I trained my first model with an opponent which would choose randomly its move. If an invalid move is made by the model, I give a negative reward equal to the max score one can obtain and stop the game.
The issue
Once it's was done, I trained a new model against the one I obtained with the first run. Unfortunately, ultimately, the training process gets blocked as the opponent seems to loop an invalid move. Which means that, with all I've tried in the first training, the first model still predicts invalid moves. Here's the code for the "dumb" opponent :
while(self.dumb_turn):
#The opponent chooses a move
chosen_line, _states = model2.predict(self.state, deterministic=True)
#We check if the move is valid or not
while(line_exist(chosen_line, self.state)):
chosen_line, _states = model2.predict(self.state, deterministic=True)

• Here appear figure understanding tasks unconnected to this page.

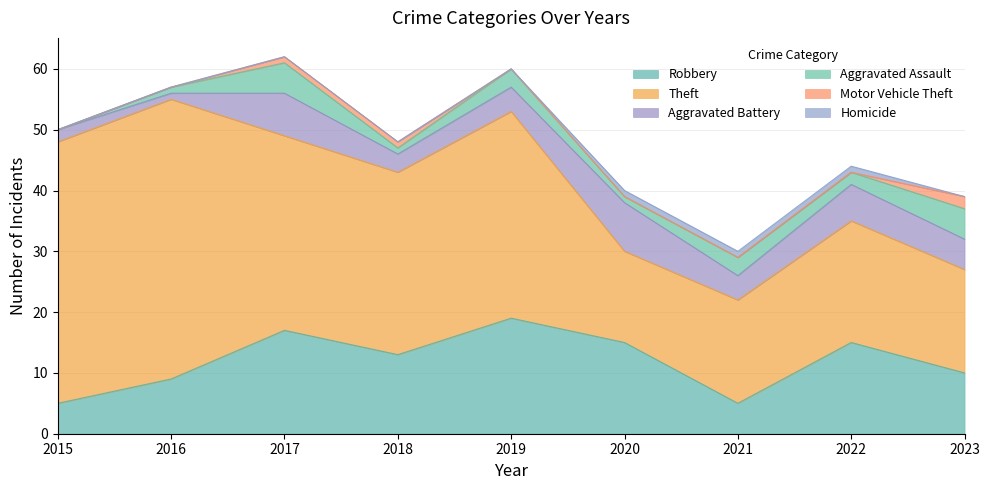

What is the approximate value of Aggravated Battery at 2020?

8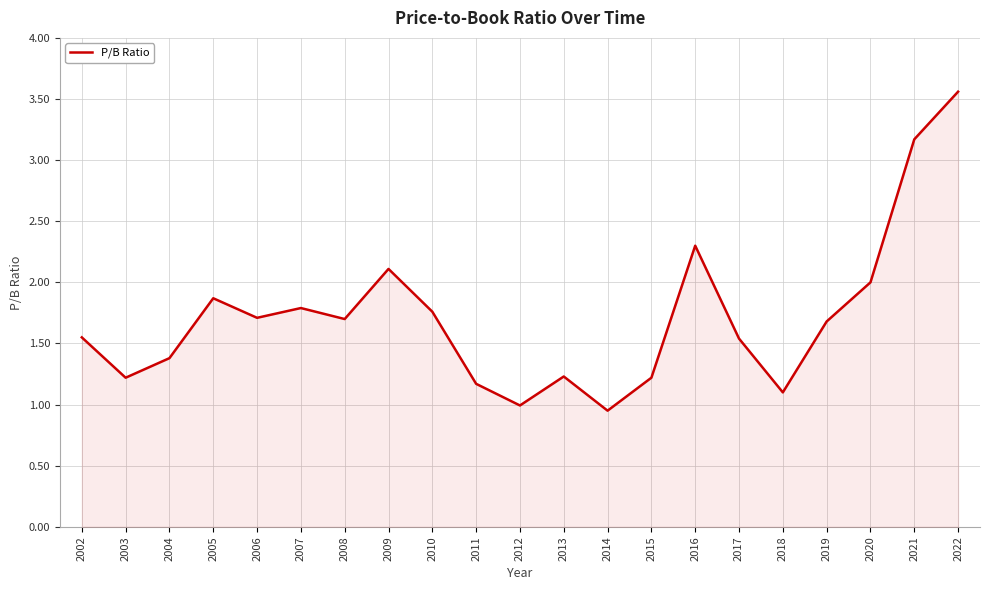

How many lines are shown in the chart?

1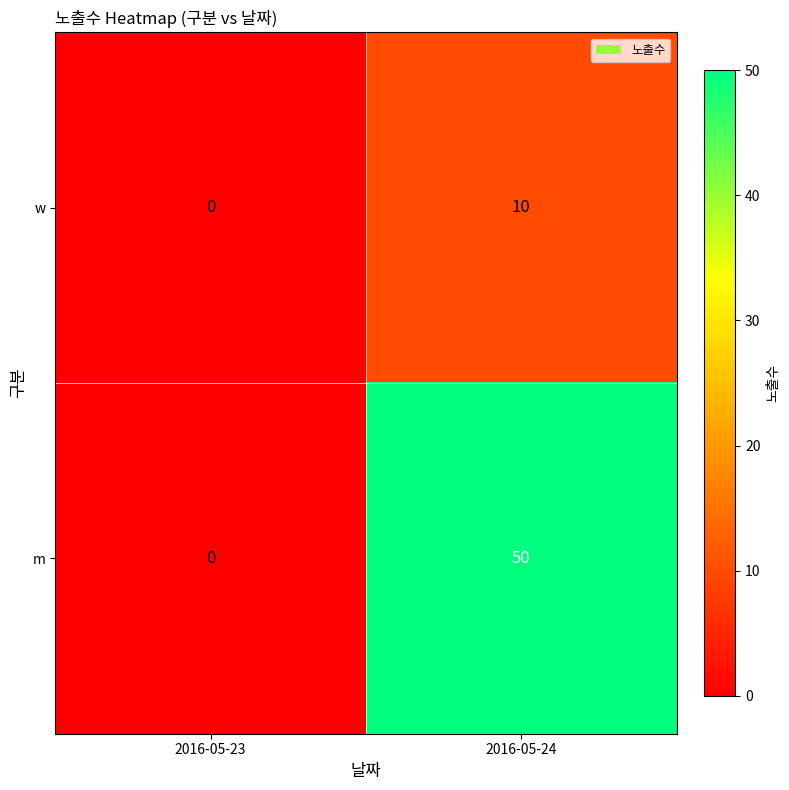

The w series shows 16 at 2016-05-24. True or false?

False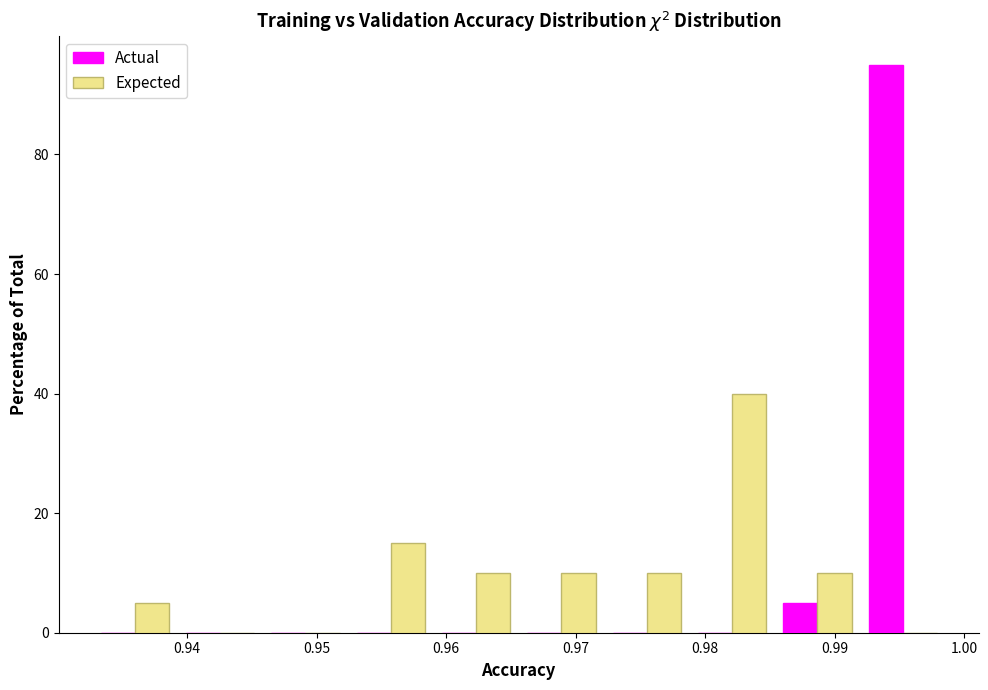

What is the height of the Expected bar covering 0.966 to 0.972 on the x-axis? Neither the bar edges nor the heights are printed on the chart, so give them approximately, as read against the axes.

10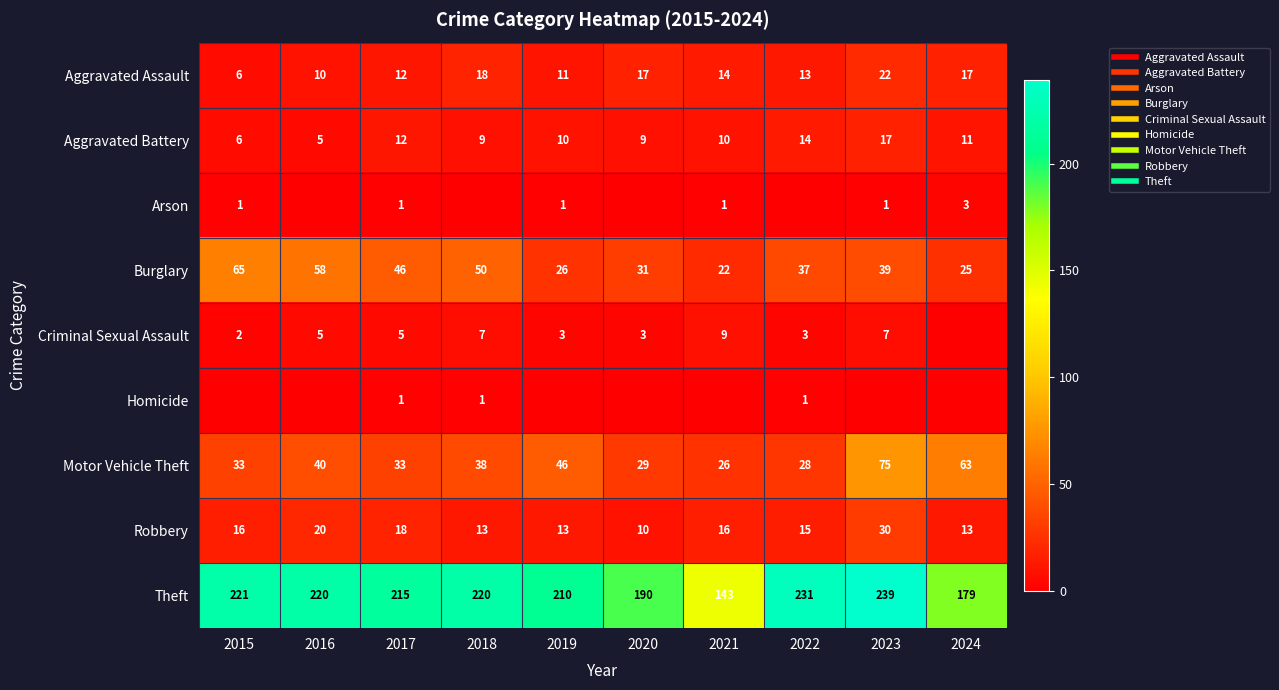

At which category is the sum across all series the highest?

2023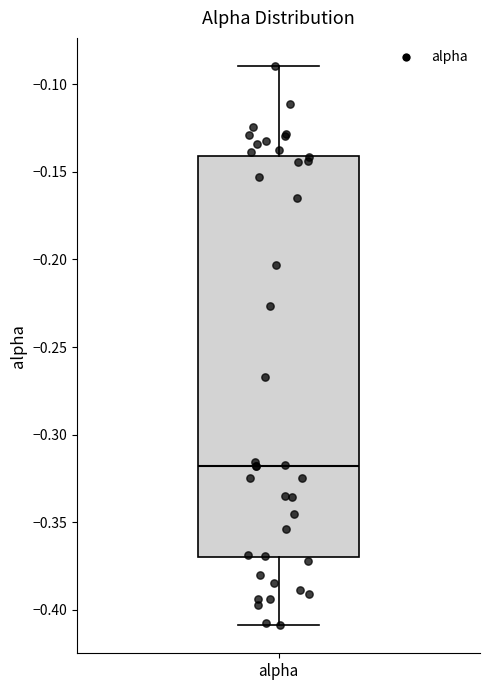

Read this box plot against the y-axis: the position of the median line, the range covered by the box, and the ends of both whiskers. The values are not printed on the chart, so give them approximately, as read against the axis.

median -0.32, box -0.37 to -0.14, whiskers -0.41 to -0.09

#Once a good move is made, we registered it as a move and add it to the space state
self.state[chosen_line]=1
What I would like to do but don't know how
A solution would be to set manually the Q-values to -inf for the invalid moves so that the opponent avoid those moves, and the training algorithm does not get stuck. I've been told how to access to these values :
import torch as th
from stable_baselines3 import DQN
model = DQN("MlpPolicy", "CartPole-v1")
env = model.get_env()
obs = env.reset()
with th.no_grad():
obs_tensor, _ = model.q_net.obs_to_tensor(obs)
q_values = model.q_net(obs_tensor)
But I don't know how to set them to -infinity.
If somebody could help me, I would be very grateful.